Is this how it is with the "strict agnostic" position: it is supposed to be about the impossibility of certainty, but it ends up being about the longing for a human-sounding story? How about that?
posted by Mitchell Stephens at 6:32 PM | Comments (5)
"Atheism is a Religion"
posted on 08.02.2006 at 9:29 AM
While being interviewed by Bill Moyers recently, the novelist Margaret Atwood announced (thanks Esther) that she is an agnostic rather than an atheist because "atheism...is a religion." Here is her explanation:
MARGARET ATWOOD: Well it makes an absolute stand about something that cannot be proven.
BILL MOYERS: There is no God.
MARGARET ATWOOD: You can't prove that.
BILL MOYERS: So you become-- what' a strict agnostic?
MARGARET ATWOOD: A strict agnostic says, you cannot pronounce, as knowledge, anything you cannot demonstrate. In other words if you're going to call it knowledge you have to be able to run an experiment on it that's repeatable. You can't run an experiment on whether God exists or not, therefore you can't say anything about it as knowledge. You can have a belief if you want to, or if that is what grabs you, if you were called in that direction, if you have a subjective experience of that kind, that would be your belief system.

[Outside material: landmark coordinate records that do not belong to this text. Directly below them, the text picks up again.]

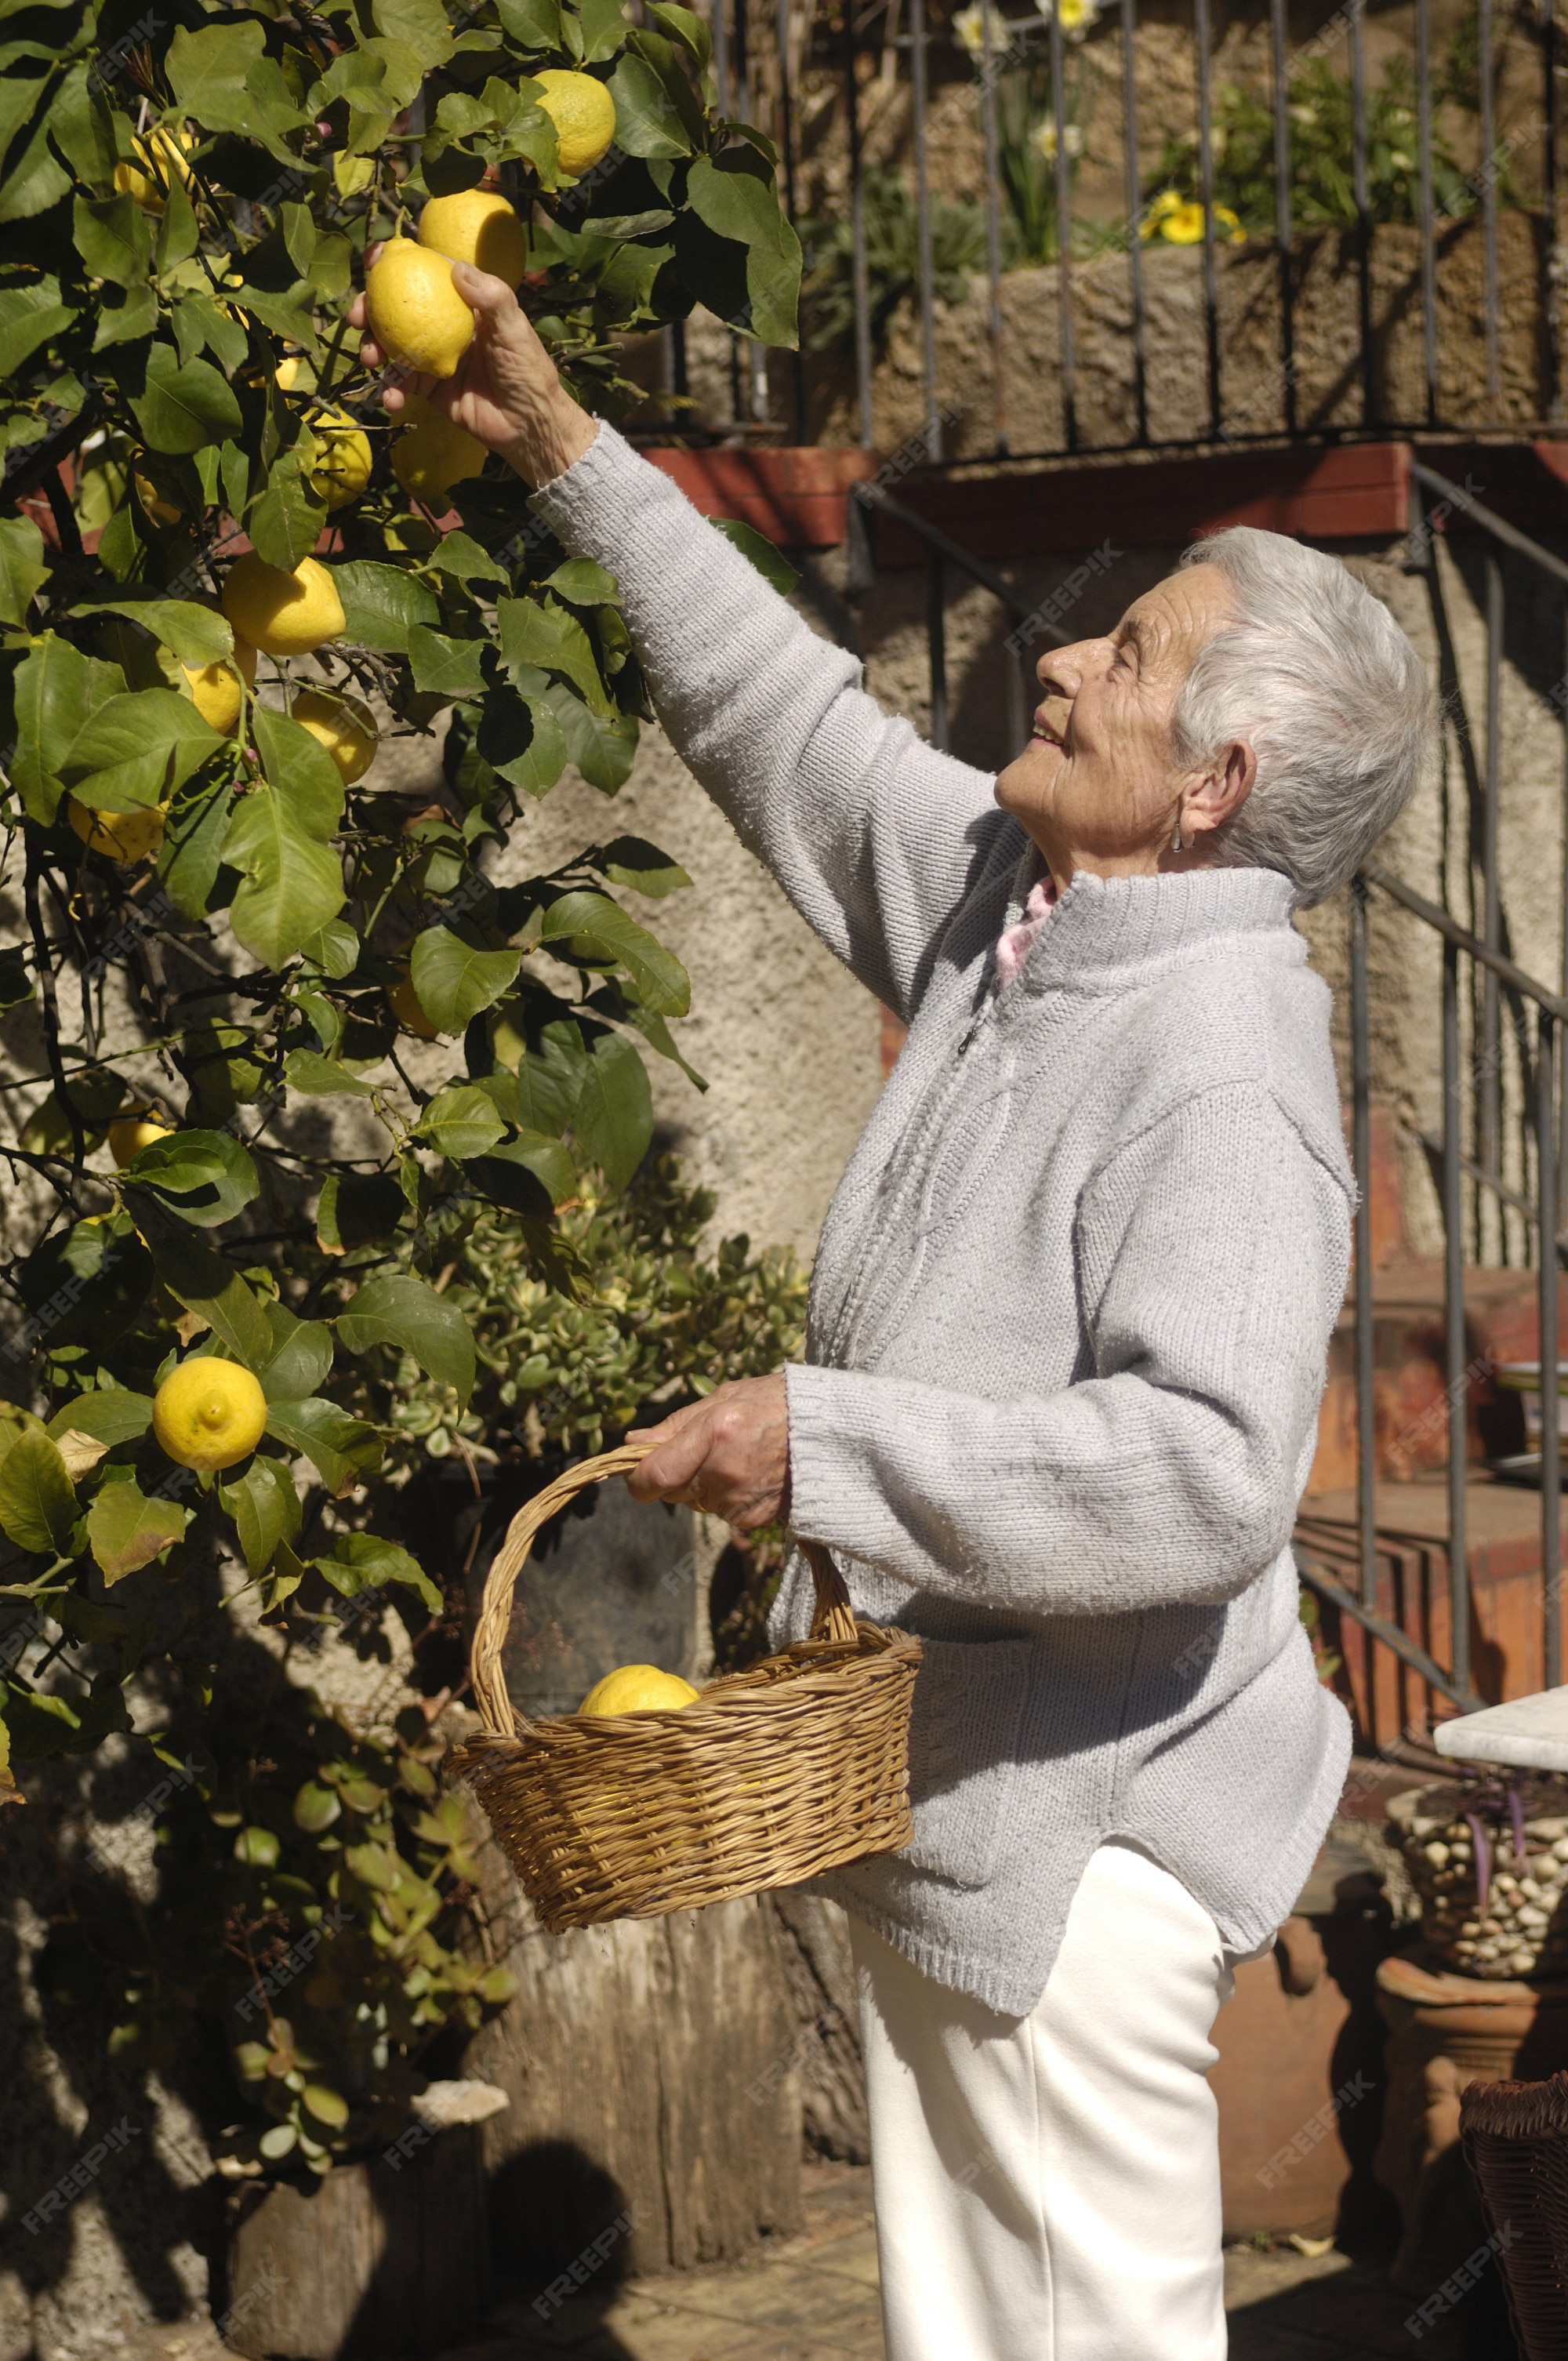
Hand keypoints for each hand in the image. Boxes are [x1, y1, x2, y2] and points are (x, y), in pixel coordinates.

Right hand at [349, 254, 597, 486]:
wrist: (529, 424)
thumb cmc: (528, 371)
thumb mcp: (515, 329)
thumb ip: (491, 297)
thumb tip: (457, 268)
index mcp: (461, 303)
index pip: (424, 274)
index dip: (395, 263)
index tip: (373, 261)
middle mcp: (442, 325)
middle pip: (396, 309)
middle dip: (369, 309)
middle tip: (356, 317)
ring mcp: (433, 356)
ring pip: (391, 346)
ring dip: (373, 350)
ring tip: (369, 360)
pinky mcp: (430, 388)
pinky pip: (402, 384)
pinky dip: (391, 390)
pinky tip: (391, 399)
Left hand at [626, 1375, 789, 1530]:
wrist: (831, 1431)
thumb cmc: (774, 1404)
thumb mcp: (724, 1398)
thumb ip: (676, 1424)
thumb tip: (632, 1442)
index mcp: (716, 1433)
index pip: (656, 1474)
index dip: (638, 1480)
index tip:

You just can't call it knowledge.
And more:
MARGARET ATWOOD: ...Even, for instance, a physicist, will say: Okay, instead of "Let there be light", there was the Big Bang, which must have been actually quite brilliant visually. And then you say to them, "But what about before that? What happened before that?" And they will say, "Well there was a singularity." And you will say..., "What is a singularity?" And they will say, "We don't know." So at some point in the story, there's going to be "We don't know."
I believe there are answers to her argument, which is primarily epistemological, in analytic philosophy and in the ancient Greek philosophy of Carneades and his argument about "plausibility": If not knowing about the Tooth Fairy and the origins of the Big Bang are judged the same thing, I fear we won't get too far. But my favorite answer would be that of all the things one might put before the Big Bang some omnipotent, omnibenevolent creature would be not only the least plausible but the most confounding.